There are various forms of thalassemia and each type has its subtypes. Cases of alpha thalassemia are typically found in people who reside in the Middle East, Southeast Asia, China, and also in those with African descent. Whereas, beta thalassemia occurs largely in people from Mediterranean origin. However, these types are not restricted to just these geographies. The alpha thalassemia and beta thalassemia can be categorised into two forms: Thalassemia major and Thalassemia Minor.  Ziqitza Limited Rajasthan, clarifies that, in order for you to develop thalassemia major, you must inherit the gene defect from both parents. And you can inherit thalassemia minor, if only one parent has the gene defect.

 

Treatments for thalassemia depend on the type and severity of the disease. People who suffer from severe cases of thalassemia undergo treatments such as regular blood transfusions, iron chelation and folic acid.
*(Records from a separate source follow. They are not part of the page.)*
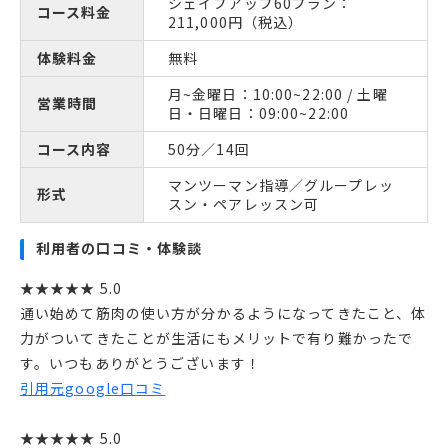
シェイプアップ60プラン：
コース料金
211,000円（税込）
体験料金
無料
月~金曜日：10:00~22:00 / 土曜
営業時間
日・日曜日：09:00~22:00
コース内容
50分／14回
マンツーマン指導／グループレッ
形式
スン・ペアレッスン可
利用者の口コミ・体験談
★★★★★ 5.0
通い始めて筋肉の使い方が分かるようになってきたこと、体
力がついてきたことが生活にもメリットで有り難かったで
す。いつもありがとうございます！
引用元google口コミ
★★★★★ 5.0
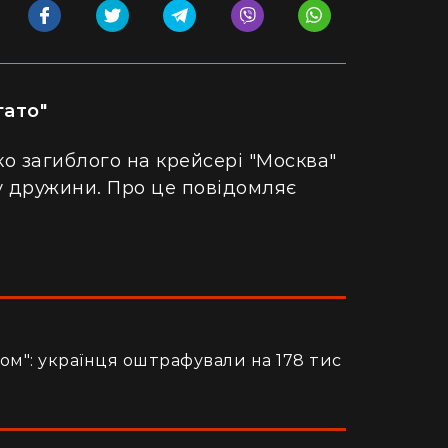
гато"
 загиблого на крейсері "Москва"
у дружини. Про це повідомляє
ом": українця оштрафували на 178 тис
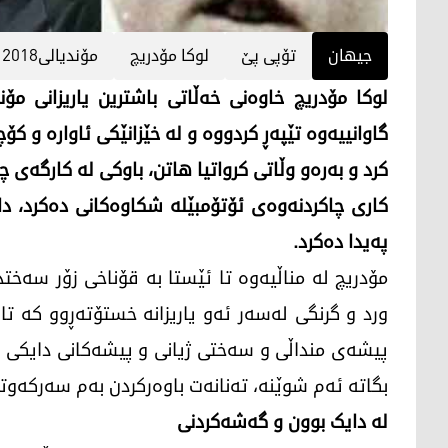
جیهان
تۆپی پێ
لوكا مۆدریچ
مۆندیالی2018
گاوانییەوە تێپەڕ کردووە و لە خێزانێکی ئاوارە و کۆچ
کرد و بەرەو وڵاتی کرواتیا ھاتن، باوکی لە کارگەی چ
کاری چاکردنەوەی ئۆتۆمبێلە شکاوەکانی دەکرد، دا
پەیدا دەکرد.
مۆدریچ لە مناڵیەوە تا ئێستا بە قۆناخی زۆر سەختدا 
ورد و گرنگی لەسەر ئەو یاریزانە خستۆتەڕوو کە تا 
پیشەی منداڵی و سەختی ژیانی و پیشەکانی دایکی 
بگاتە ئەم شوێنە، تەنانەت باوەرکردن بەم سەرکەوت
لە دایک بوون و گەشەکردنی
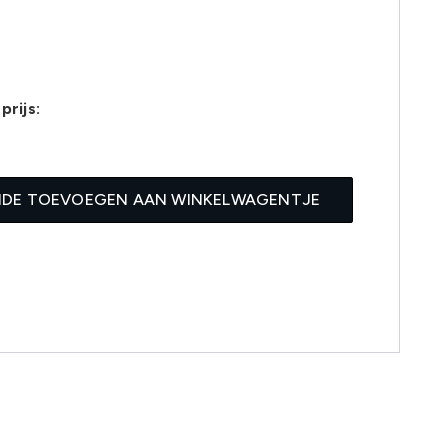
prijs:
7
IDE TOEVOEGEN AAN WINKELWAGENTJE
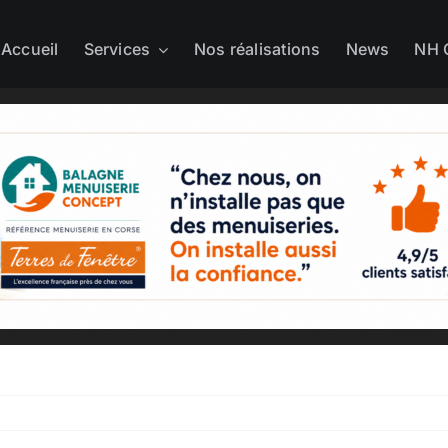
Accueil
Services
Nos réalisations
News
NH 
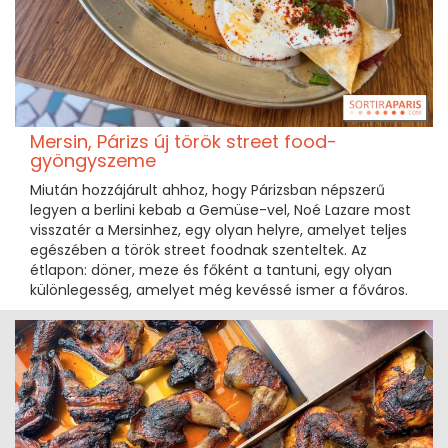
Mersin, Párizs új török street food-
gyöngyszeme
Miután hozzájárult ahhoz, hogy Párizsban népszerű
legyen a berlini kebab a Gemüse-vel, Noé Lazare most
visszatér a Mersinhez, egy olyan helyre, amelyet teljes
egészében a török street foodnak szenteltek. Az
étlapon: döner, meze és főként a tantuni, egy olyan
különlegesség, amelyet még kevéssé ismer a főváros.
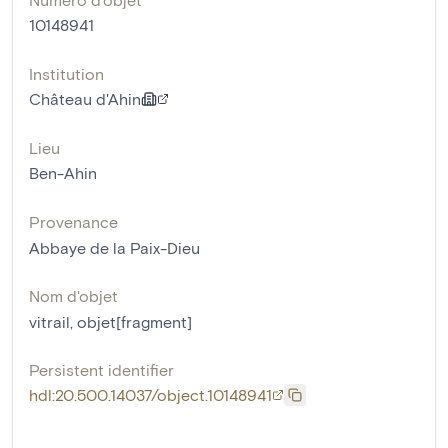
10148941
Institution
Château d'Ahin
Lieu
Ben-Ahin
Provenance
Abbaye de la Paix-Dieu
Nom d'objet
vitrail
,
objet[fragment]
Persistent identifier
hdl:20.500.14037/object.10148941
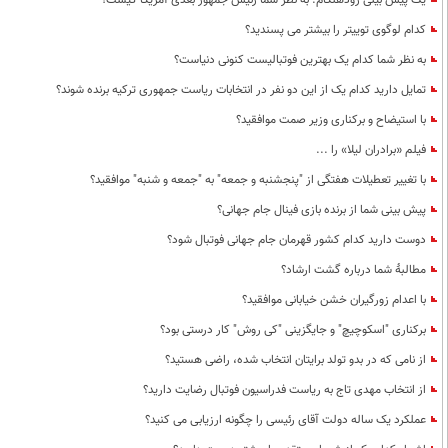
یک پیش بینی زودهنگام: به نظر شما رئیس جمهور بعدی آمریکا کیست؟
کدام لوگوی توییتر را بیشتر می پسندید؟
به نظر شما کدام یک بهترین فوتبالیست کنونی دنیاست؟
تمایل دارید کدام یک از این دو نفر در انتخابات ریاست جمهوری ترکیه برنده شوند؟
با استیضاح و برکناری وزیر صمت موافقید؟
فیلم «برادران لیلا» را ...
با تغییر تعطیلات هفتگی از "پنجشنبه و جمعه" به "جمعه و شنبه" موافقید؟
پیش بینی شما از برنده بازی فینال جام جهانی؟
دوست دارید کدام کشور قهرمان جام جهانی فوتبال شود؟
مطالبۀ شما درباره گشت ارشاد؟
با اعدام زورگیران خشن خیابانی موافقید؟
برکناری "اسکوچیچ" و جایگزینی "کی روش" کار درستی بود؟
از نامی که در بدو تولد برایتان انتخاب شده، راضی هستید؟
از انتخاب مهدی تاج به ریاست فدراسیون فوتبال رضایت دارید؟
عملکرد یک ساله دولت آقای رئیسی را چگونه ارزیابی می کنید؟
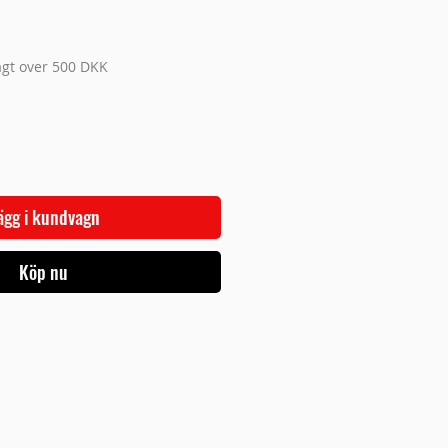
ragt over 500 DKK
ägg i kundvagn
Köp nu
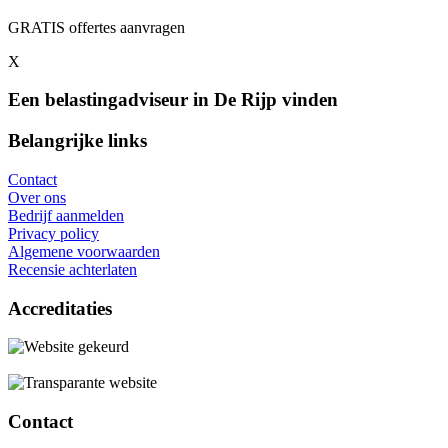
GRATIS offertes aanvragen
X
Een belastingadviseur in De Rijp vinden
Belangrijke links
Contact
Over ons
Bedrijf aanmelden
Privacy policy
Algemene voorwaarden
Recensie achterlaten
Accreditaties
Contact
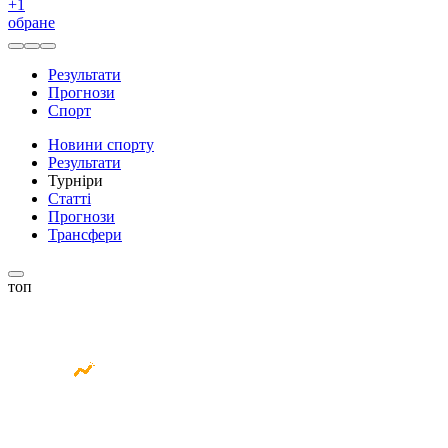
+
1
обране
Результати
Прогнози
Спорт
Новини спорту
Результати
Турніри
Статті
Прогнози
Трансфери
топ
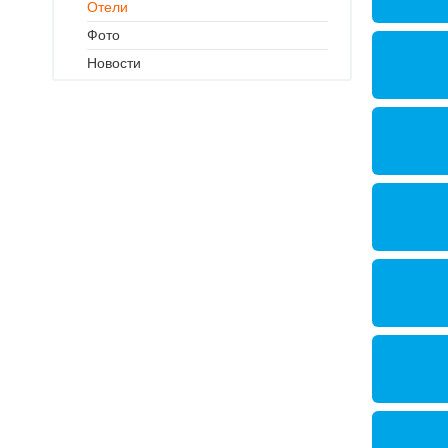
Отели
Фото
Новости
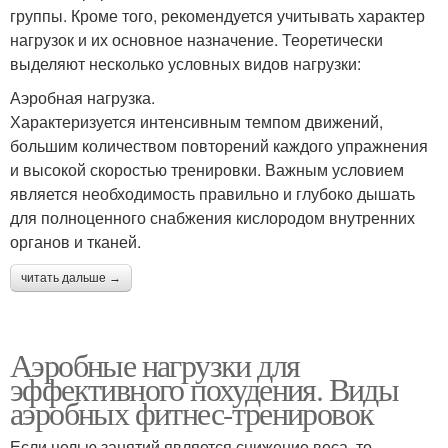
группы. Кроме того, рекомендуется учитывать характер
нагрузок и их основное назначение. Теоретически
выделяют несколько условных видов нагрузки:
Аэробная нагрузка.
Характеризуется интенсивным темпом движений,
большим количеством повторений каждого упражнения
и высокой скоростью тренировки. Важным условием
является необходимость правильно и глубоко дышать
для полноценного снабжения кислородом внутренних
органов и тканей.
читать дальше →
Аэробные нагрузки для
эффективного похудения. Виды
аэробных фитнес-тренировок
Если целью занятий является снижение веса, то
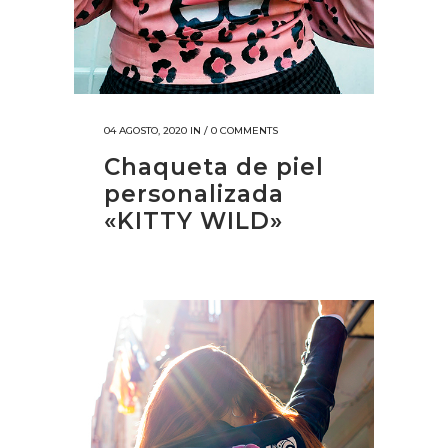
04 AGOSTO, 2020
IN /
0 COMMENTS
Chaqueta de piel
personalizada
«KITTY WILD»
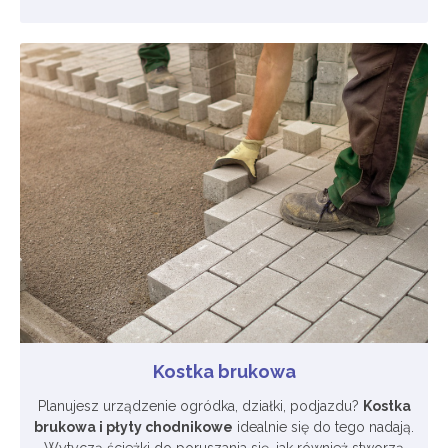
Kostka brukowa
Planujesz urządzenie ogródka, działki, podjazdu?
Kostka
brukowa i płyty chodnikowe
idealnie się do tego nadają.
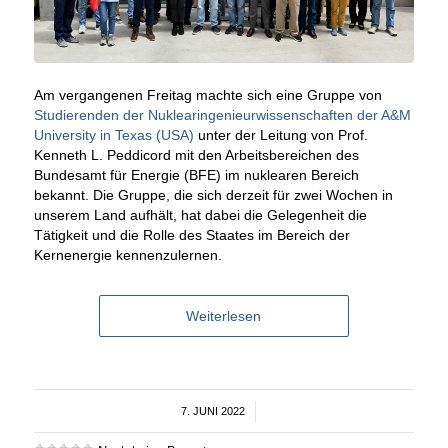
Am vergangenen Freitag machte sich eine Gruppe von
Studierenden der Nuklearingenieurwissenschaften der A&M
University in Texas (USA)
unter der Leitung von Prof.
Kenneth L. Peddicord mit den Arbeitsbereichen des
Bundesamt für Energie (BFE) im nuklearen Bereich
bekannt. Die Gruppe, die sich derzeit für zwei Wochen in
unserem Land aufhält, hat dabei die Gelegenheit die
Tätigkeit und die Rolle des Staates im Bereich der
Kernenergie kennenzulernen.
Weiterlesen
7. JUNI 2022
/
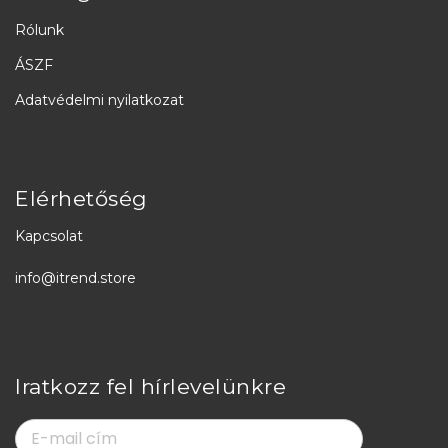
Rólunk
ÁSZF
Adatvédelmi nyilatkozat
Elérhetőség
Kapcsolat
info@itrend.store
Iratkozz fel hírlevelünkre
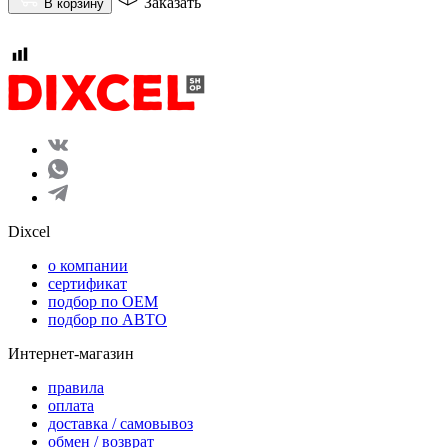
Заказать
В корзину
Dixcel
o компании
сертификат
подбор по OEM
подбор по АВТО
Интернет-магазин
правила
оплата
доставка / самовывоз
обмен / возврат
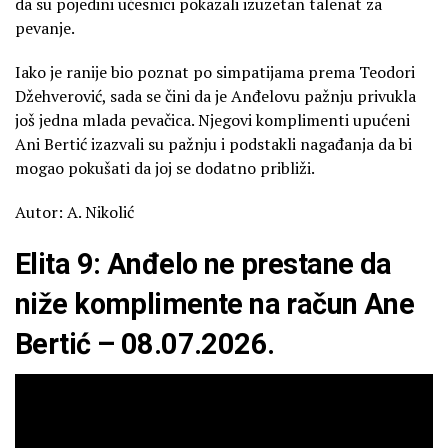
da su pojedini učesnici pokazali izuzetan talenat za
pevanje.
Iako je ranije bio poznat po simpatijama prema Teodori
Džehverović, sada se čini da je Anđelovu pažnju privukla
još jedna mlada pevačica. Njegovi komplimenti upućeni
Ani Bertić izazvali su pažnju i podstakli nagađanja da bi
mogao pokušati da joj se dodatno približi.
Autor: A. Nikolić
Elita 9: Anđelo ne prestane da
niže komplimente na račun Ane
Bertić – 08.07.2026.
Iron chelation is usually conducted using deferoxamine, deferasirox or deferiprone. People suffering from thalassemia can be seen undergoing a bone marrow transplant for treatment. But these treatments also have side effects. Regular blood transfusion could lead to iron overload and result in heart or liver disease, osteoporosis and infections. Thalassemia also causes enlargement of spleen in many cases, and in such a scenario, the spleen needs to be surgically removed.

 

Ziqitza Health care limited states that during the first nation-wide lockdown owing to the outbreak of the coronavirus pandemic, patients suffering from thalassemia witnessed a tragic and harrowing time. The restrictions across the country caused life-threatening situations for thalassemia patients due to shortage of blood supply and closure of blood banks. Due to zero activity, no blood donation camps were organised, voluntary blood donations were discouraged due to the fear of contracting the coronavirus, and the covid vaccination guidelines prevented vaccinated people from donating blood before two weeks post vaccination. The situation had become really dangerous for patients suffering from thalassemia. Many of the thalassemia patients were infected by COVID-19 which further affected their immunity adversely.

 

According to the World Health Organisation (WHO) in order to meet a country’s basic blood needs, a minimum one percent of the country’s population should donate blood. India must bolster its efforts in ensuring availability of safe blood for thalassemia patients. Blood donation in India must be centralised and effective mechanisms should be formulated to ensure timely access to safe blood for those in need. Access to safe blood is a basic right of every citizen and an essential component of healthcare. All necessary steps must be taken and efforts must be strengthened to ensure that those in need of safe blood, has easy and quick access to it.